Mainz University Medical Center establishes first professorship for non-surgical heart valve therapy in Germany

Focus on pioneering form of treatment of valvular heart defects

22.05.2014

The University Medical Center of Johannes Gutenberg University Mainz (JGU) has put in place Germany's first Professorship of Interventional Cardiac Valve Therapy. This professorship is based in the Department of Internal Medicine II (Cardiology, Angiolog, Poison Control Center) headed by Professor Thomas Münzel. The establishment of the new professorship underscores the position of the Mainz University Medical Center as one of Germany’s leading centers in the sector of this new discipline. Interventional heart valve therapy is a minimally invasive procedure that is used to correct heart valve defects. It is thus particularly non-aggressive as there is no need to open the ribcage as in the case of conventional cardiac valve operations in order to perform open heart surgery.

The two most common forms of heart valve defect can both be treated by means of interventional heart valve therapy. Interventional heart valve therapy, also known as transcatheter aortic valve implantation or TAVI, is primarily used to treat patients with stenosis of the aortic valve. This involves the insertion of a catheter, i.e., a tube some six millimeters in diameter, via the femoral artery into the heart. Cardiac surgeons then use the catheter to deliver a folded replacement valve. The diseased valve is not replaced in the process, but is covered by the new valve. Sometimes a balloon is inflated to help attach the new valve to the old, calcified valve.

The benefit of this form of keyhole surgery is that the characteristic side effects of standard open heart surgery, such as wound pain or delayed wound healing, are avoided with the result that patients tend to recover much more rapidly and experience fewer complications. There is also no need during a TAVI procedure to use a heart-lung machine as in the case of the usual surgical approach.

Although the technique is still new, TAVI was performed in almost as many cases as the conventional surgical procedure last year in Germany. Accompanying this development are promising initial results from the so-called PARTNER and PIVOTAL studies that demonstrate that the outcomes achieved using the TAVI method are better or at least equivalent to those observed following the use of conventional surgery in certain patients. The use of the TAVI catheter technique is predominantly indicated in patients for whom surgery represents an unacceptable risk because of their advanced age or because they have other concomitant complications.

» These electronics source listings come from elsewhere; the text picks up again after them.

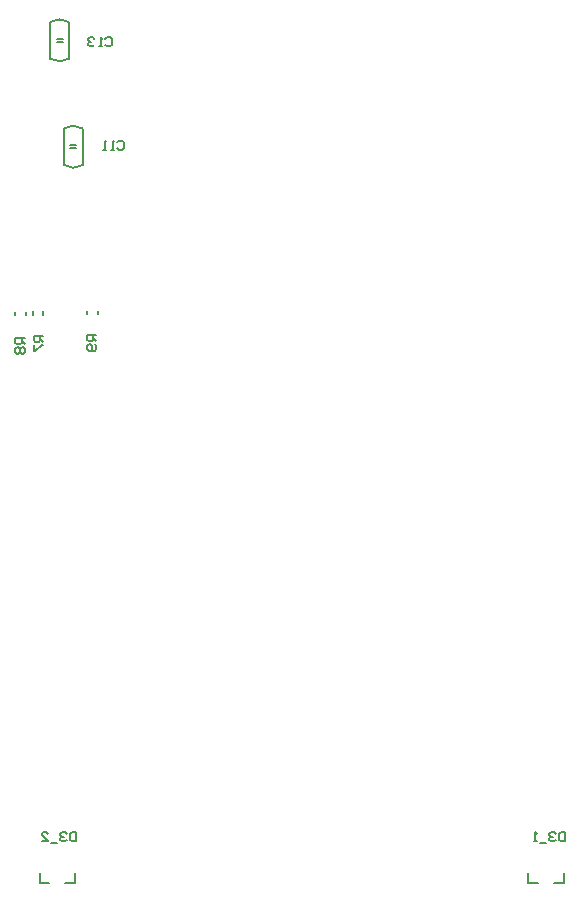
<source format=gbo>
G04*
G04 #@! TF.GenerationSoftware,Altium Limited,Altium Designer,20.0.13 (296)*
G04*
G04 Layer_Color=32896*
%FSLAX44Y44*%
%MOMM*%
G71*
G01*
G75*
%ADD10C,0.1500*%
%ADD12C,0.2000*%
D10*
X205850Y783700D02*
G03*
X221763Y783596I8036J12064D01*
G01*
X221650Y814600D02*
G03*
X205737Y814705I-8036J-12064D01*
G01*
X233150Y724550D02*
G03*
X217237Y724655I-8036J-12064D01*
G01*
X217350Y693650D02*
G03*
X233263Y693546I8036J12064D01*
G01*
X205750Y783750D02*
Y814500D01*
X221750Y783750D02*
Y814500D01*
X211150Y797600D02*
X216450D01*
X211150Y800400D02*
X216450D01*
X233250Y693750D02*
Y724500D01*
X217250Y693750D02*
Y724500D01*
X222550Y710650D02*
X227850D01*
X222550Y707850D02*
X227850D01*
D12*
X237250Y567250D02*
Y570250D01*
X246250Y567250D02*
Y570250D01*
X191000Y567000D02*
Y570000D01*
X200000Y567000D02*
Y570000D01*
X176000Y566500D02*
Y569500D01*
X185000Y566500D02*
Y569500D01*
X218750Y85500D02*
X226750D01*
Y94500D01*
X196750Y85500D02*
X204750D01*
X196750D02*
Y94500D01*
X632750Y85500D02*
X640750D01*
Y94500D01*
X610750Y85500D02*
X618750D01*
X610750D02*
Y94500D01*
X244999Y549664D02*
X237001D01*
Y545666D01*
X238334Y544333D01*
X241000D01*
X242333Y545666D01*
Y549664D01*
Y546999D02*
X244999Y544333D01*
X243666Y541667D02*
X244999Y540334D01*
Y537668D01*
X243666Y536335D01*
X238334D01*
X237001Y537668D01*
Y540334D01*
X238334Y541667D01*
X239667D01*
X241000Y540334D01*
Y536335D01*
X184249Y547164D02*
X176251D01*
Y543166D01*
X177584Y541833D01*
X180250D01*
X181583Y543166D01*
Y547164D01*
Y544499D02*
X184249Y541833D01*
X177584Y539167D02*
X176251Y537834D01*
Y535168D01*
X177584Y533835D01*
X178917D01*
X180250Y535168D01*
X181583Y533835D01*
X182916D01*
X184249Y535168D01*
Y537834D01*
X182916Y539167D01*
X181583D01*
X180250Y537834D01*
X178917Y539167D01*
X177584D01*
X180250Y537834D02*
Y535168D01*
X199999Y549165D02*
X192001D01*
Y545166D01*
X193334Y543833D01*
X196000D01*
X197333Y545166D01*
Y549165D01*
Y546499D02*
X199999Y543833D01*
X192001Y541167D02*
Y535835D01*
X193334D01*
X198666Y541167D01*
X199999D01*
X227836Y128899D02*
Y120902D01*
X223837D01*
X222504Y122235D01*
Y127566D01*
X223837Y128899D01*
X227836D01*
X219839Y127566D02*
X218506Y128899D01*
X215840D01*
X214507Y127566D01*
Y126234D01*
X215840Y124901D01*
X217173D01*
X215840D01*
X214507Y123568D01*
Y122235D01*
X215840Y120902D01*
X218506D01*
X219839Y122235D01*
X211841Y119569D02*
X206509D01*
X198512Y120902D02*
X203844D01*
X198512Y126234D01*
Y127566D01*
X199845Y128899D01*
X202511D01*
X203844Y127566D01*
X641856Y128899D02*
Y120902D01*
X637857D01*
X636524Y122235D01*
Y127566D01*
X637857Y128899D01*
X641856D01*
X633859Y127566D02*
X632526Y128899D01*
X629860D01*
X628527Y127566D01*
Y126234D01*
X629860Y124901D01*
X631193D01*
X629860D01*
X628527Y123568D01*
Y122235D01*
X629860Y120902D01*
X632526D01*
X633859Y122235D01*
X625861Y119569D02*
X620530D01*
X617864Y120902D02*
X615198D01*
X616531D01*
Y128899D01*
X617864Y127566D01*
X252415Y800666D02*
X253748Y801999D01*
X256414D01*
X257747Y800666D01*
Y795334D01*
X256414Y794001D01*
X253748D01*
X252415Y795334D01*
X249749Y794001D02*
X247084D01*
X248416D01*
Y801999D01*
X249749Y800666D01*
X243085D02*
X241752Y801999D01*
X239086D01*
X237753Y800666D01*
Y799333D01*
X239086Y798000D01*
X240419D01*
X239086D01*
X237753Y796667D01*
Y795334D01*
X239086Y794001D01*
X241752D01*
X243085Y795334D01*
X262582Y712916D02*
X263915Y714249D01*
X266581D01*
X267914Y712916D01*
Y707584D01*
X266581Y706251D01*
X263915D01*
X262582Y707584D01*
X259916Y706251D02*
X257251D01*
X258584D01*
Y714249D01*
X259916Y712916D01*
X253252Y706251D02*
X250586D01*
X251919D01*
Y714249D01*
X253252Y712916D01*
M02*

</source>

Founded in 2010, the Interventional Heart Valve Therapy Unit is part of the Department of Internal Medicine II of the Mainz University Medical Center. "The MitraClip Registry shows that the unit has developed in recent years to become one of the main centers using the catheter technique to treat valvular heart disease and it is this achievement that we wished to emphasize by creating a Professorship for Interventional Heart Valve Therapy," said the Chairperson and Chief Medical Officer of the Mainz University Medical Center, Professor Babette Simon. More than 200 catheter valve replacement procedures are performed each year at the Mainz University Medical Center, making it one of the national reference centers for this technique.

In the view of Professor Ulrich Förstermann, the Chief Scientific Officer of the Mainz University Medical Center, the new interventional heart valve therapy strategy will give patients, particularly older patients in whom treatment was not previously an option, the chance to live longer, pain-free lives. "We hope to facilitate further progress in this promising field by making it one of our focal research areas here in Mainz," added Förstermann.